- [ASSIGNED TASK 1]:
Write out the part of the text on rating players' defensive decisions between "The tactical defensive" and "et al. (2013).", inclusive.

──────────────────────────────

The tactical defensive behavior of players was analyzed by considering DM and Ex of player’s behavior. To assess the DM and Ex of players, the Game Performance Evaluation Tool (GPET) observation instrument was used. This instrument permitted evaluating the player’s tactical problem-solving skills, by means of selecting an appropriate technique, and evaluating the measure in real-game situations, as recommended by Travassos et al. (2013).

Decision-making, as the process whereby athletes select one type of attack from a series of alternatives to execute it at a specific moment and in a real-game situation (Bar-Eli et al., 2011), was measured as the percentage of successful decisions over the total number of decisions made (García-López et al., 2013). The decision-making assessment was based on indirect and external systematic observation, a methodology that had been used in previous studies to measure players’ decision-making in real-game situations, which represents the influence of the environment on decision-making (Travassos et al., 2013). Through this instrument, decision-making was coded as 1 if successful (e.g., for marking action, defender tries to maintain the placement between the ball and the goal defended) or 0 if unsuccessful (e.g., for blocking action, defender does not try to block a shot) (García-López et al., 2013).

──────────────────────────────

- [ASSIGNED TASK 2]:
Filter the rows below and keep every line that holds the word "what".

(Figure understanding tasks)
──────────────────────────────

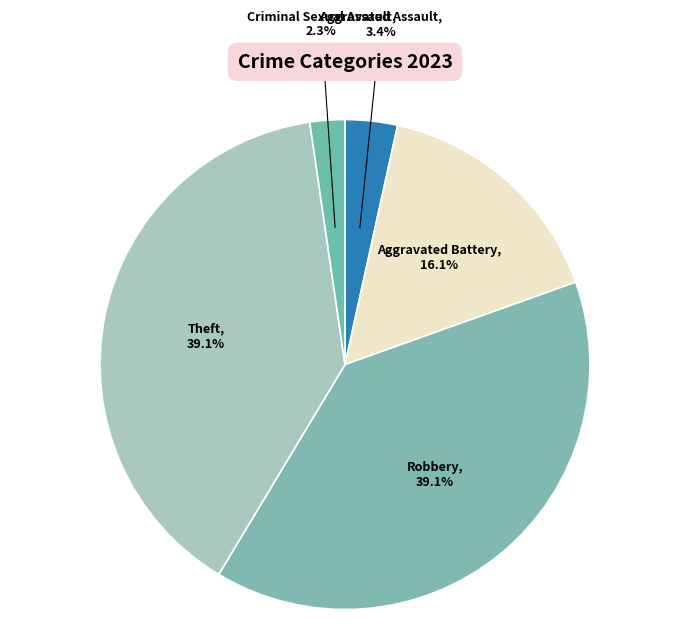

To the nearest percent, what portion does Aggravated Assault represent?

3%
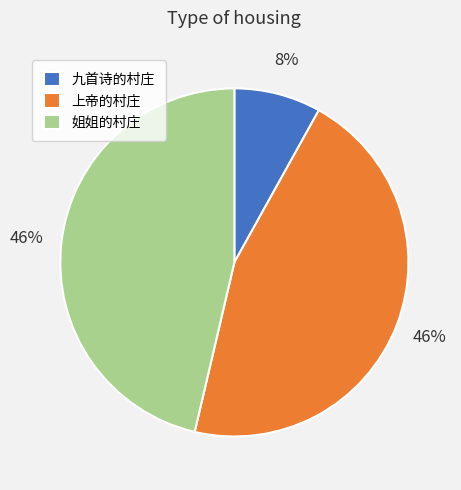

Which slice is the smallest?

九首诗的村庄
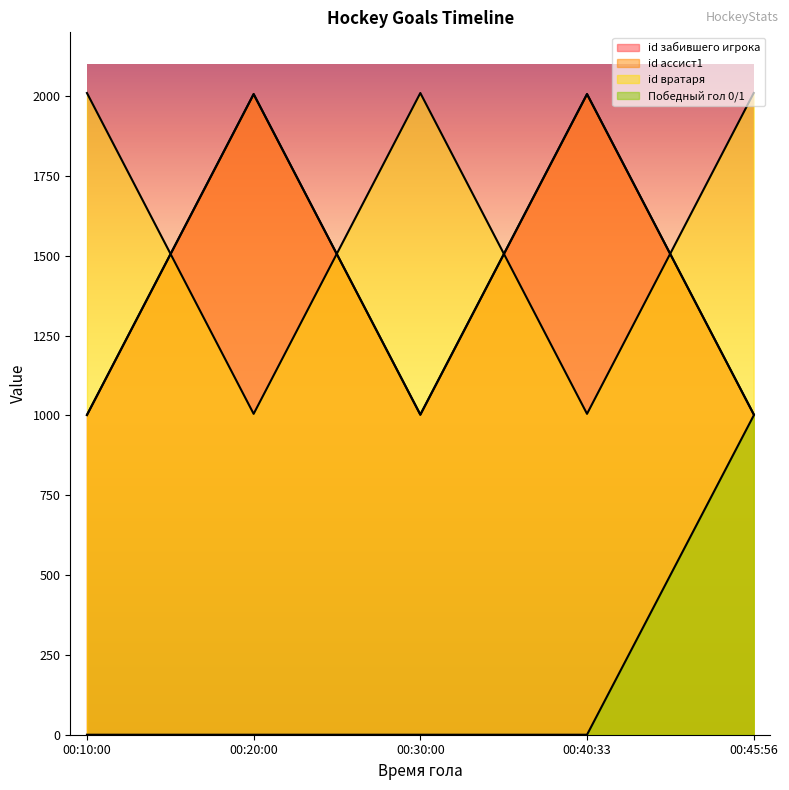

Which series has the widest spread of values?

id забившего игрока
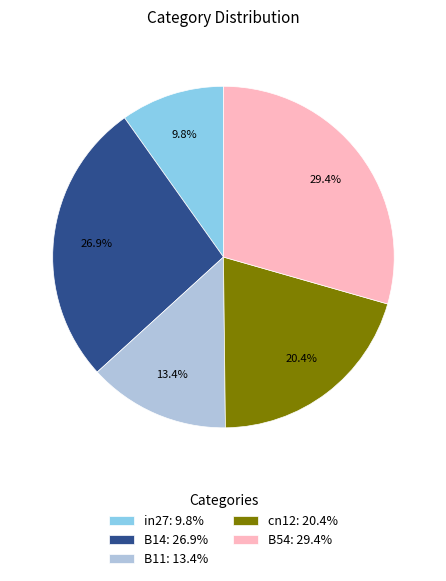

To the nearest percent, what is the average slice percentage?

20%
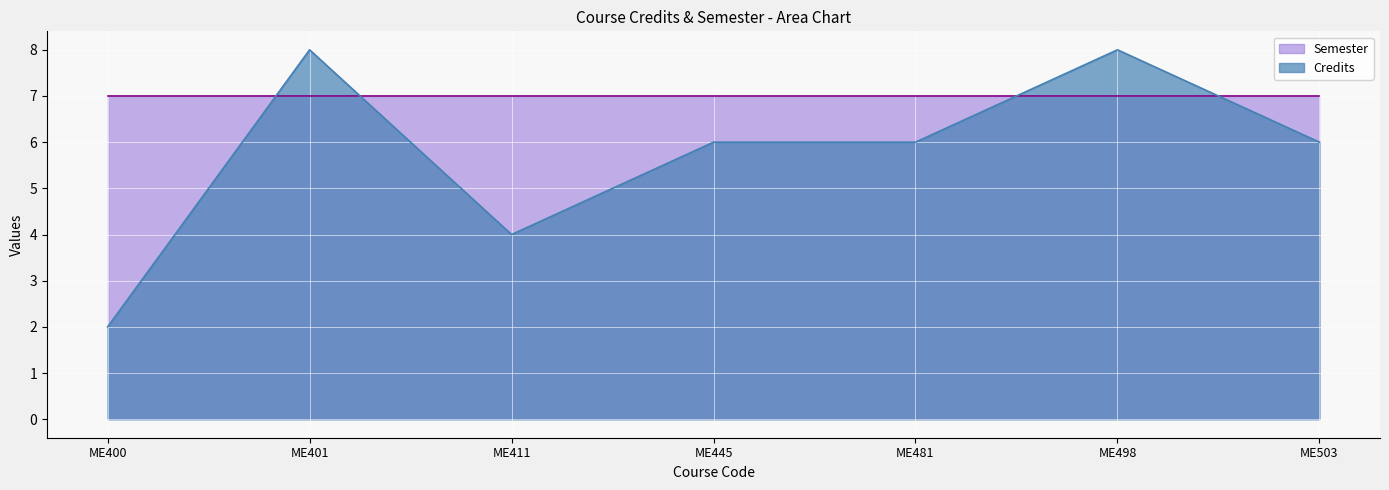

True or false: there are more than 0 points higher than both neighbors.

True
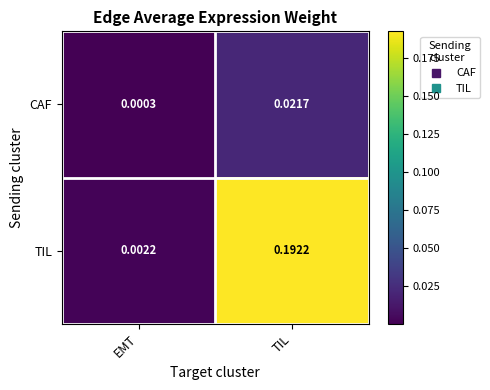

Rank the categories by TIL value from lowest to highest.

EMT, TIL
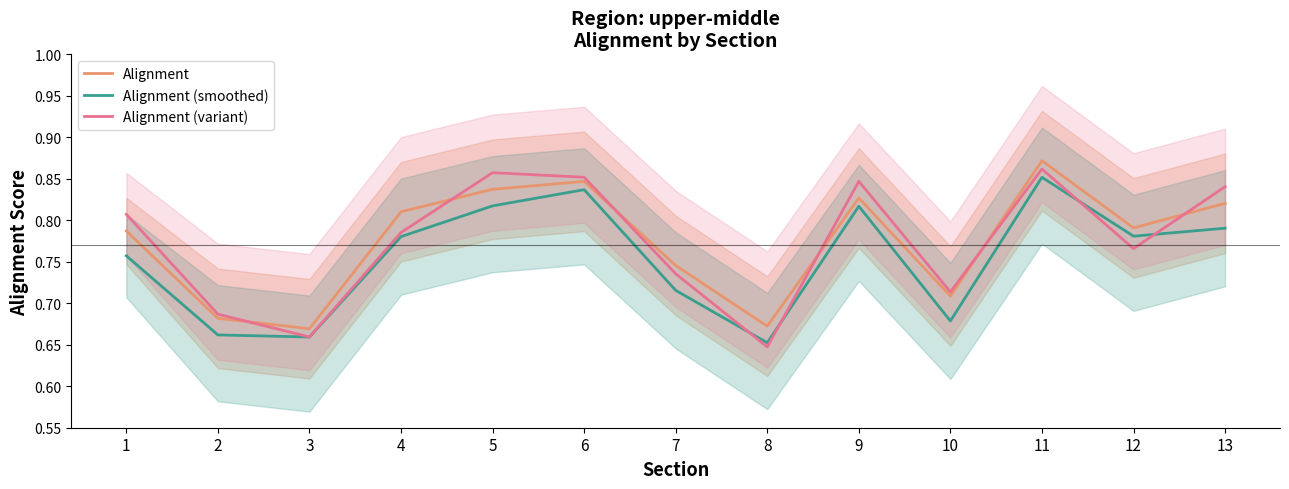

True or false: Alignment (variant) has a value of 0.3 at 13.

False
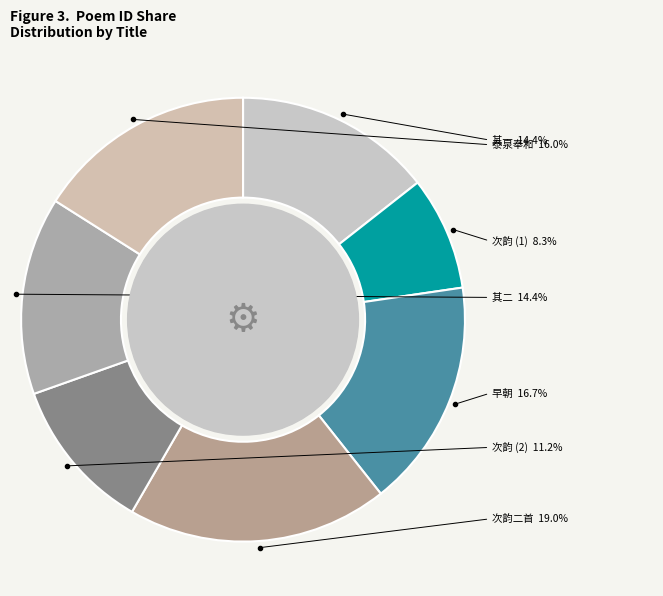

Rank the categories by value from highest to lowest.

素翁先生元日书怀次韵二首, 和黄倬星先生元日早朝, 泰泉先生元日有作次韵奉和, 素翁先生元日书怀次韵二首 其二, 素翁先生元日书怀次韵二首 其一, 次沧海馀生元日口占原韵, 次沧海馀生元日口占原韵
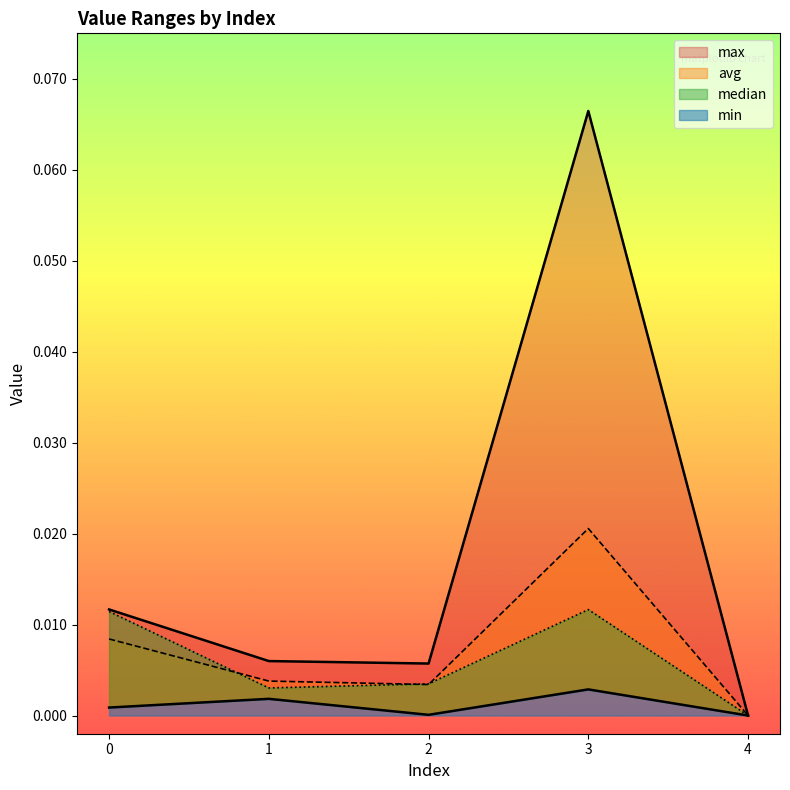

Which has a higher value, 4 or 3?

3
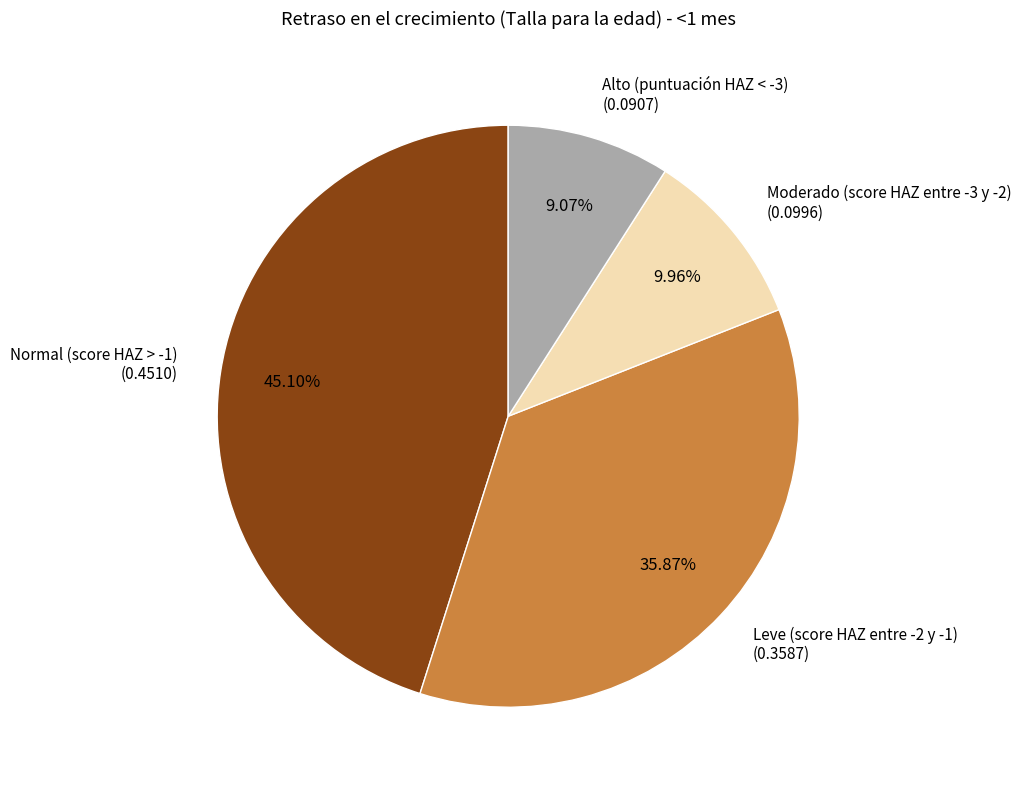

How many slices are in this pie chart?

4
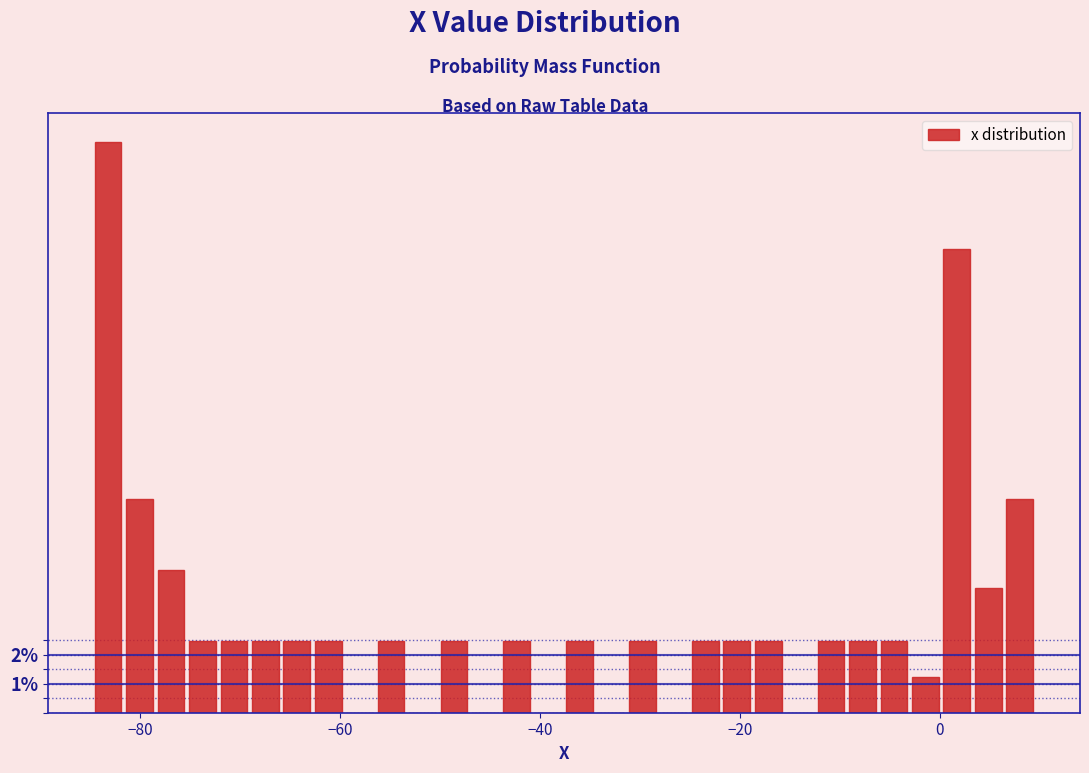

Around what value on the x-axis is the tallest bar? Give the approximate position of its centre, as read against the axis.

-84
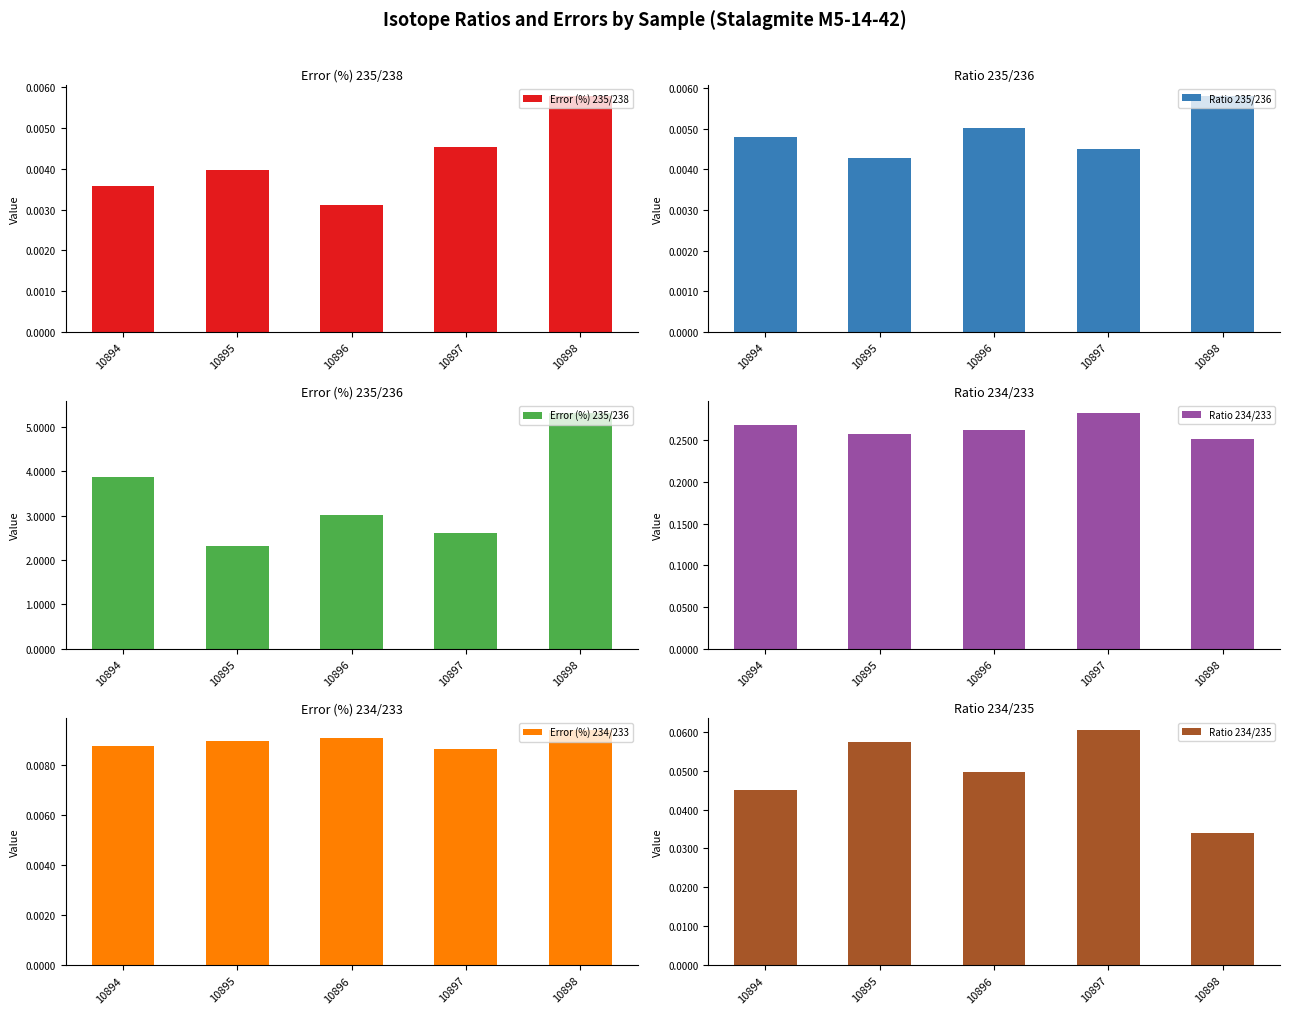

Which series has the largest total across all categories?

Error (%) 235/236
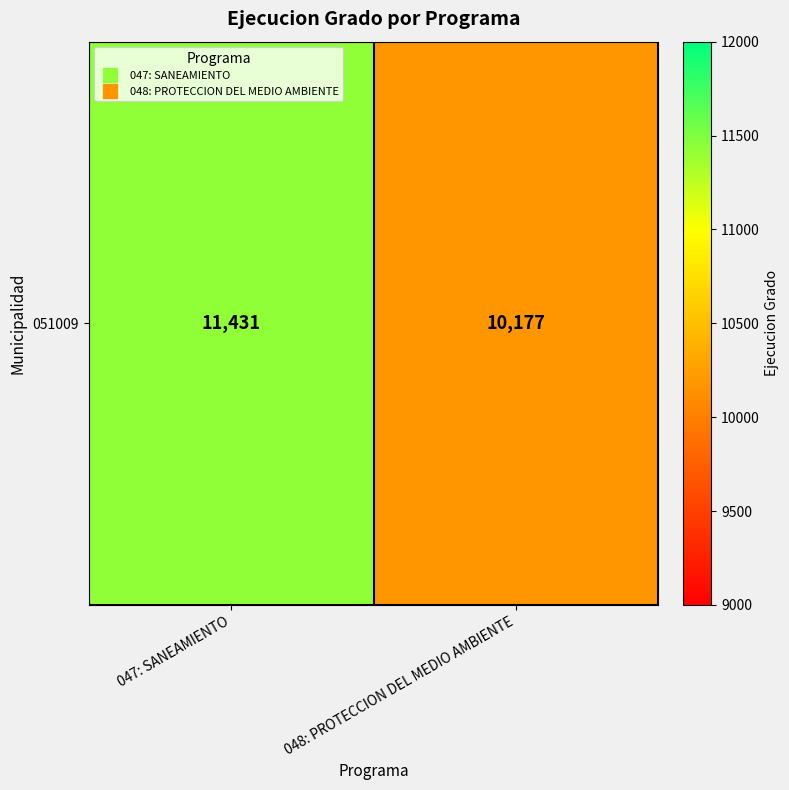

Reading left to right, what are all the values shown in this chart?

11431	10177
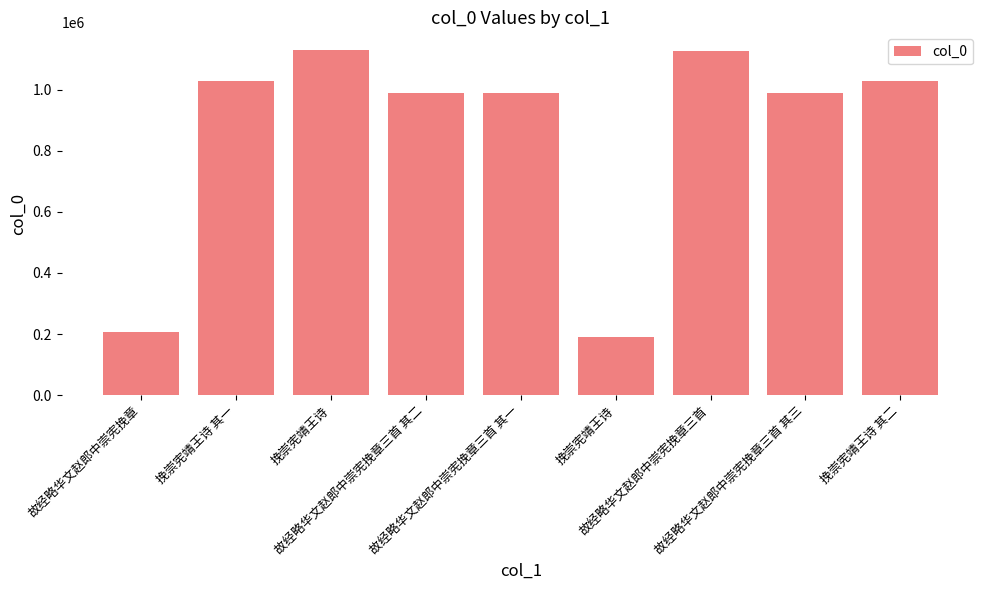

List the labels in order of value, largest first.

挽崇宪靖王诗, 故经略华文赵郎中崇宪挽章三首, 挽崇宪靖王诗 其二, 挽崇宪靖王诗 其一, 故经略华文赵郎中崇宪挽章三首 其一, 故经略华文赵郎中崇宪挽章三首 其二, 故经略华文赵郎中崇宪挽章三首 其三, 故经略华文赵郎中崇宪挽章, 挽崇宪靖王诗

──────────────────────────────

- [EXERCISE SOLUTION 1]:
The tactical defensive behavior of players was analyzed by considering DM and Ex of player’s behavior. To assess the DM and Ex of players, the Game Performance Evaluation Tool (GPET) observation instrument was used. This instrument permitted evaluating the player’s tactical problem-solving skills, by means of selecting an appropriate technique, and evaluating the measure in real-game situations, as recommended by Travassos et al. (2013).

- [EXERCISE SOLUTION 2]:
To the nearest percent, what portion does Aggravated Assault represent?
To the nearest percent, what is the average slice percentage?
Around what value on the x-axis is the tallest bar? Give the approximate position of its centre, as read against the axis.
Reading left to right, what are all the values shown in this chart?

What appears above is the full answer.